→ **INPUT MATERIAL**
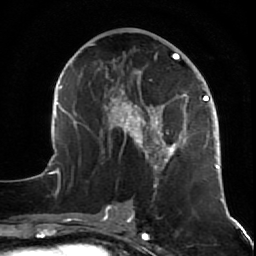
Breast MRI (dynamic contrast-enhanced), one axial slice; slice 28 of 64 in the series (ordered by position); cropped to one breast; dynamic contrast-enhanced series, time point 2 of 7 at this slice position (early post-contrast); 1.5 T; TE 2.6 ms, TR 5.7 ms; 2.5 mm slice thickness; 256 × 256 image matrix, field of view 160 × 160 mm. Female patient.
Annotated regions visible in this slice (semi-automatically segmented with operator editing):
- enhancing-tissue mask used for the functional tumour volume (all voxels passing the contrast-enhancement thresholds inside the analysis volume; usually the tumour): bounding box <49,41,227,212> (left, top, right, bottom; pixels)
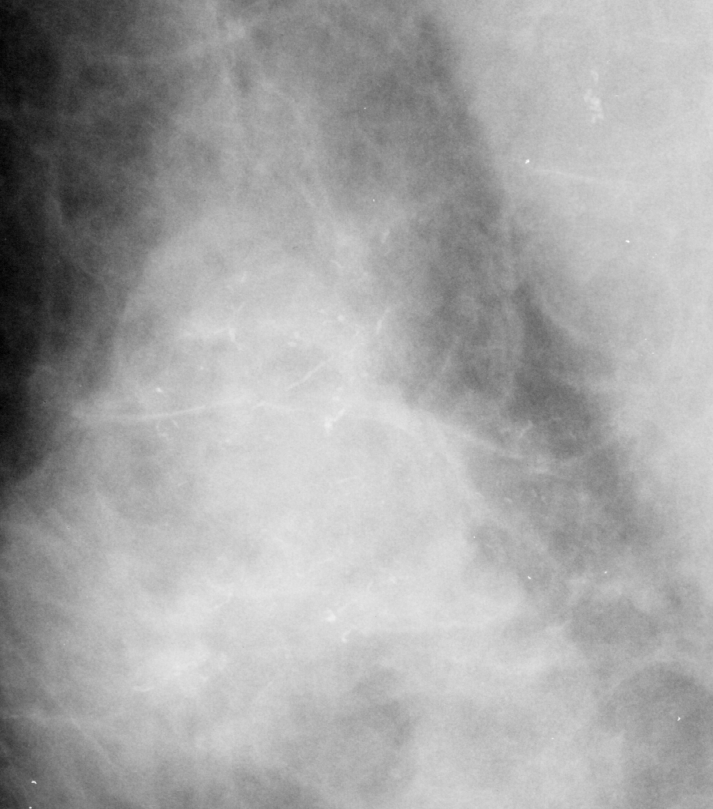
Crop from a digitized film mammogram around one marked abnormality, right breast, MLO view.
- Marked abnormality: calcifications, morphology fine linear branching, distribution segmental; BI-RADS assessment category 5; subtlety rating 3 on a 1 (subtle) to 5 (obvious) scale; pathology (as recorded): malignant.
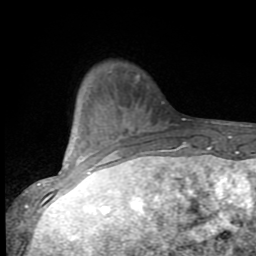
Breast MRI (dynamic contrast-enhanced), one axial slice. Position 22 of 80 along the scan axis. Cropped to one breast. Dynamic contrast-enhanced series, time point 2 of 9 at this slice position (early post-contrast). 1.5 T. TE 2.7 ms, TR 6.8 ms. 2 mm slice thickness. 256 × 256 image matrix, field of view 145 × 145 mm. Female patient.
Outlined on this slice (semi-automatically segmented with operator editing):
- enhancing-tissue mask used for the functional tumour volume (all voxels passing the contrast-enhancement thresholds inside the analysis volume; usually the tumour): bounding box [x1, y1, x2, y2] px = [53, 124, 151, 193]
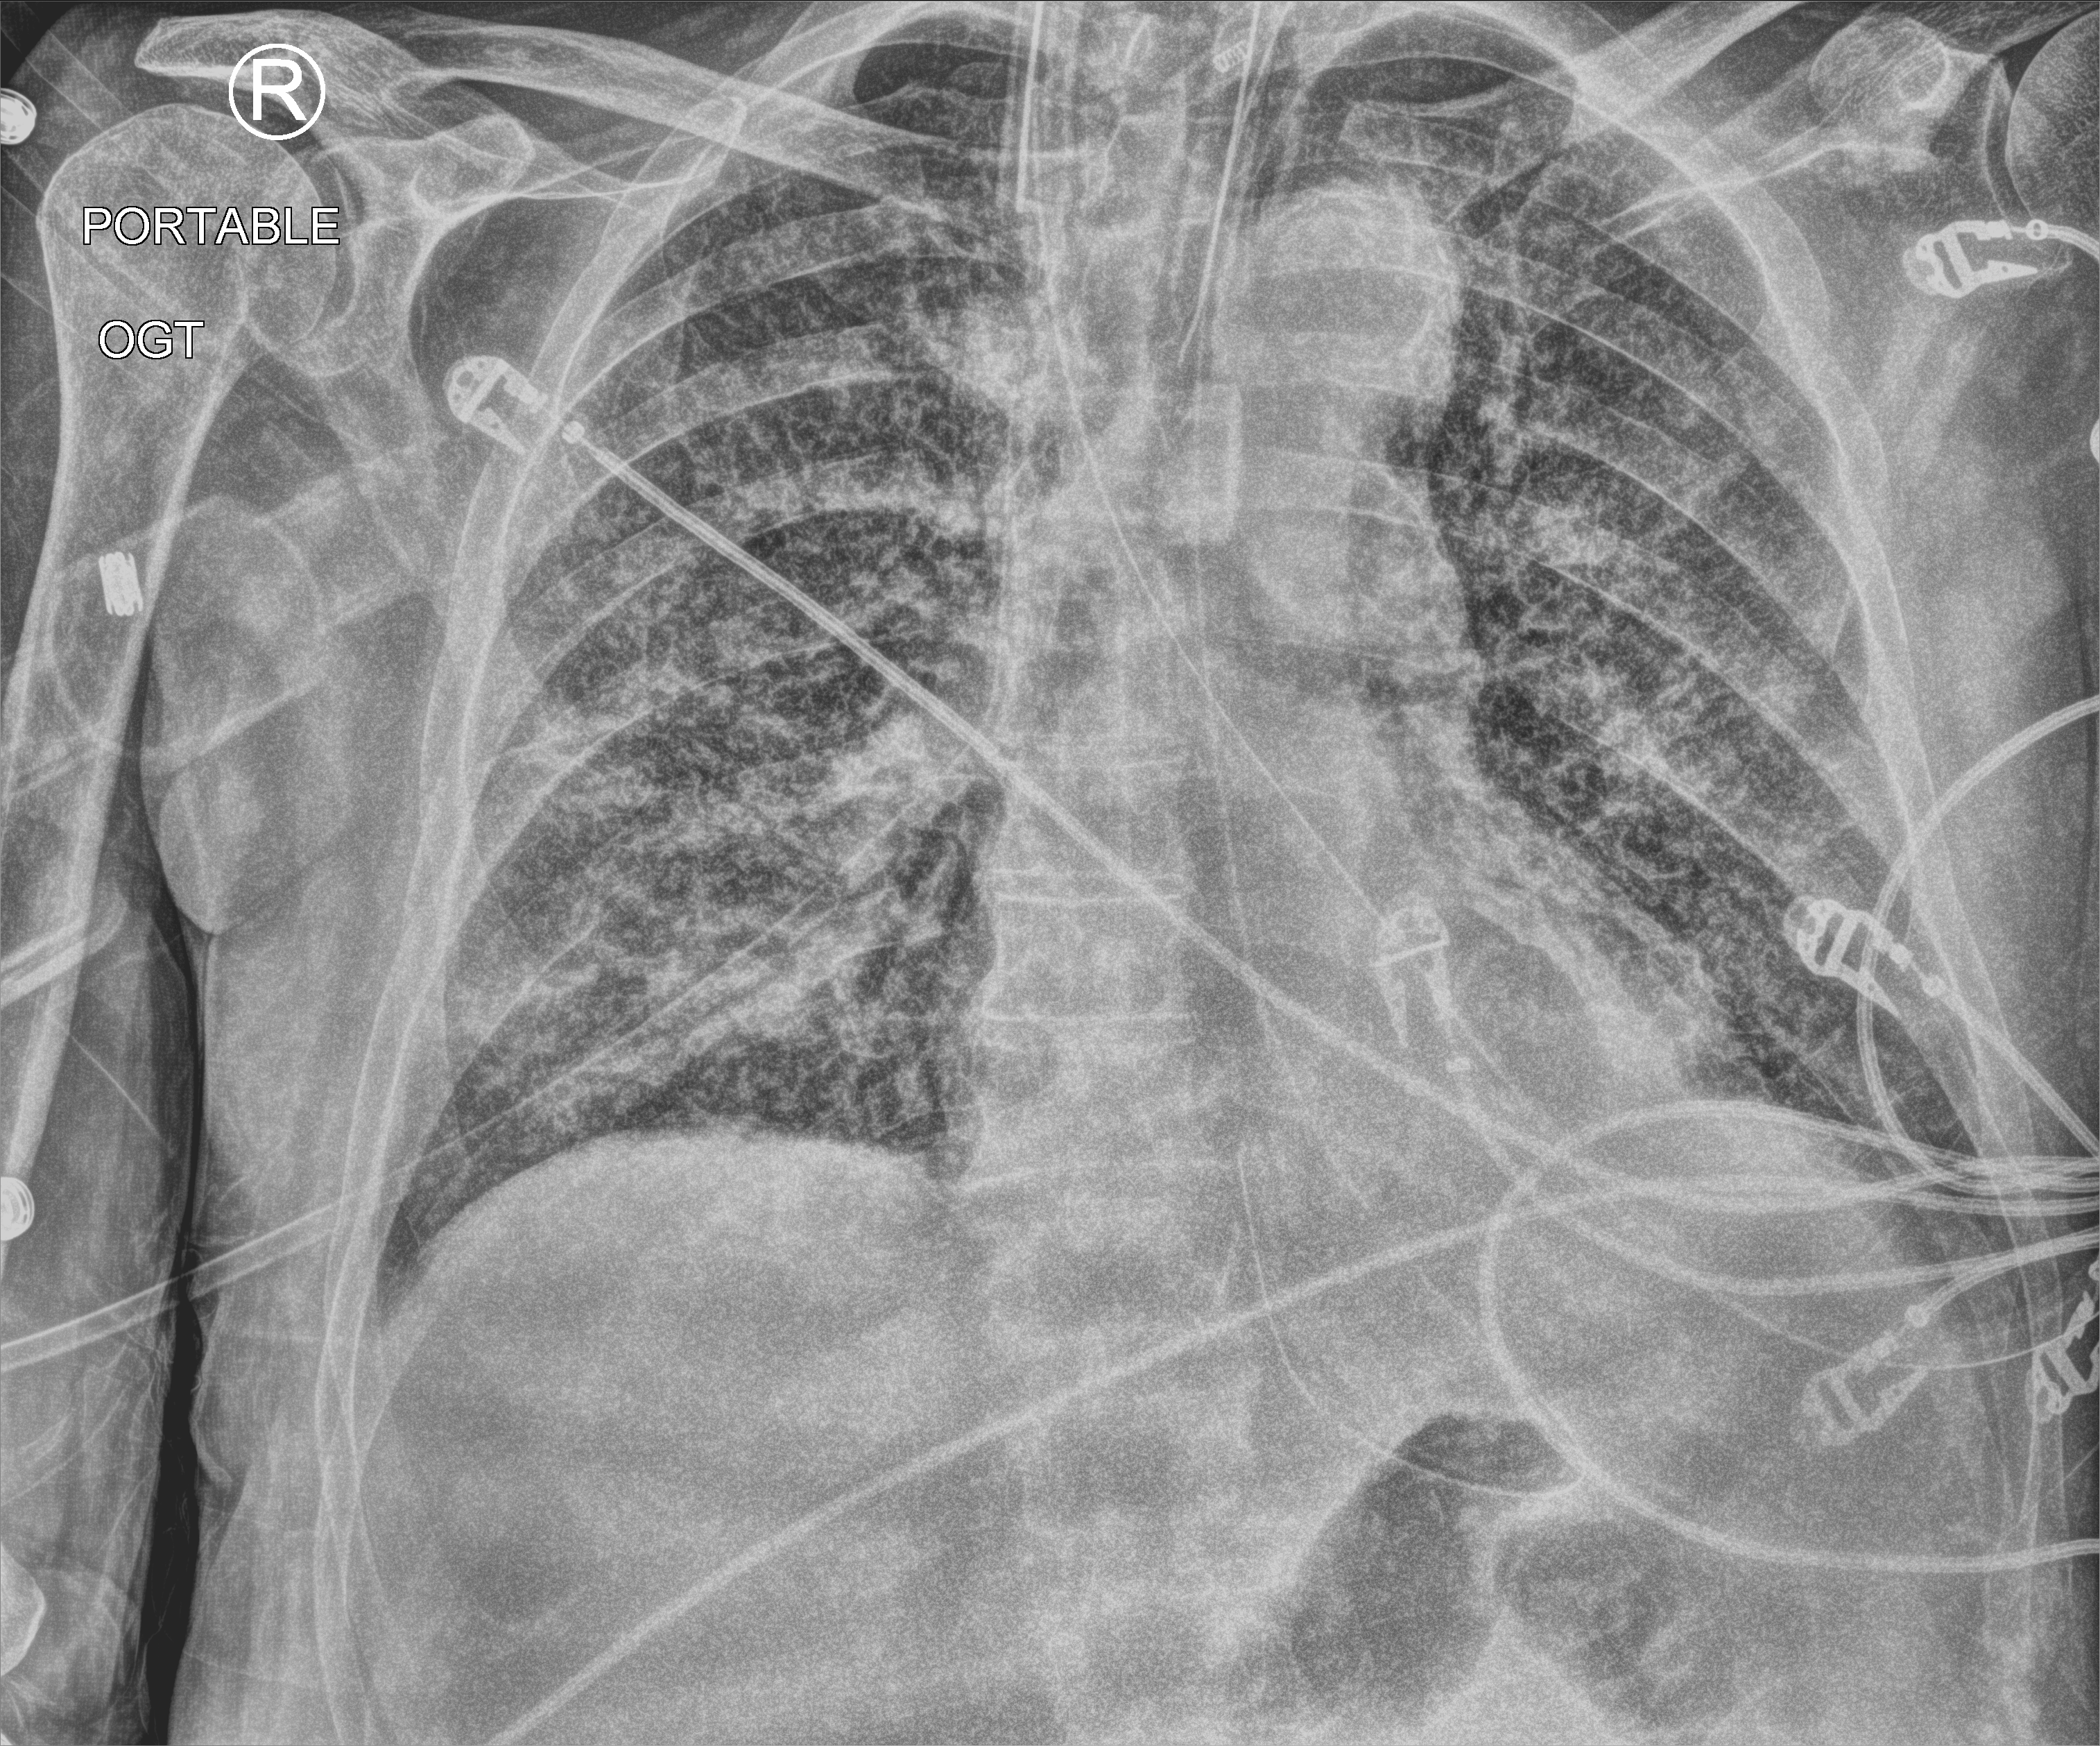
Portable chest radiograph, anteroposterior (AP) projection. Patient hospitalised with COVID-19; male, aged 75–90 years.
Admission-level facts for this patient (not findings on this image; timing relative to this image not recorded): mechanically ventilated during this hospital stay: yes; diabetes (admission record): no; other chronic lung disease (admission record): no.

--

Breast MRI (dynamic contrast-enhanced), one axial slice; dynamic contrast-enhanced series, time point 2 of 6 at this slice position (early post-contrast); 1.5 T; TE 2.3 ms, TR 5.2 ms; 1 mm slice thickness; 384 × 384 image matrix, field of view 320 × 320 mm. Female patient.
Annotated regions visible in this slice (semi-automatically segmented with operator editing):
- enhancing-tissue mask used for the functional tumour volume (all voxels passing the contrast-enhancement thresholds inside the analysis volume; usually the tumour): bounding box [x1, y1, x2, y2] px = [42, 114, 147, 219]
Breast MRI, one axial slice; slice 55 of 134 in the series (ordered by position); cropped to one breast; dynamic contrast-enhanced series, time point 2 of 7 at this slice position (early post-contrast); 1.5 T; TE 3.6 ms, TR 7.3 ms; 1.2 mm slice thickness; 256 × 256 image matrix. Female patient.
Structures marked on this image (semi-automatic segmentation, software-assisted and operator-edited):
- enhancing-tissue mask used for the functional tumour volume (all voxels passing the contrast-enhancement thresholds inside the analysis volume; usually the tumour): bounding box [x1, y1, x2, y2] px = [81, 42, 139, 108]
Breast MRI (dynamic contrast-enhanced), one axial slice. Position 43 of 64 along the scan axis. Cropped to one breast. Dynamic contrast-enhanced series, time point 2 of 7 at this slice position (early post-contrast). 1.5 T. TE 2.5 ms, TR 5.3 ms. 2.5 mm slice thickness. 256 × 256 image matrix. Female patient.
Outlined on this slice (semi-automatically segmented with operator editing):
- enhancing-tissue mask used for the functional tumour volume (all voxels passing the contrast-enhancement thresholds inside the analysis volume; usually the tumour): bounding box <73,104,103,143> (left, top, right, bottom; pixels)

→ **PROBLEM TO WORK ON**
Copy from the entries only those lines that hold the word "abnormality".

→ **ANSWER SECTION**
Crop from a digitized film mammogram around one marked abnormality, right breast, MLO view.
- Marked abnormality: calcifications, morphology fine linear branching, distribution segmental; BI-RADS assessment category 5; subtlety rating 3 on a 1 (subtle) to 5 (obvious) scale; pathology (as recorded): malignant.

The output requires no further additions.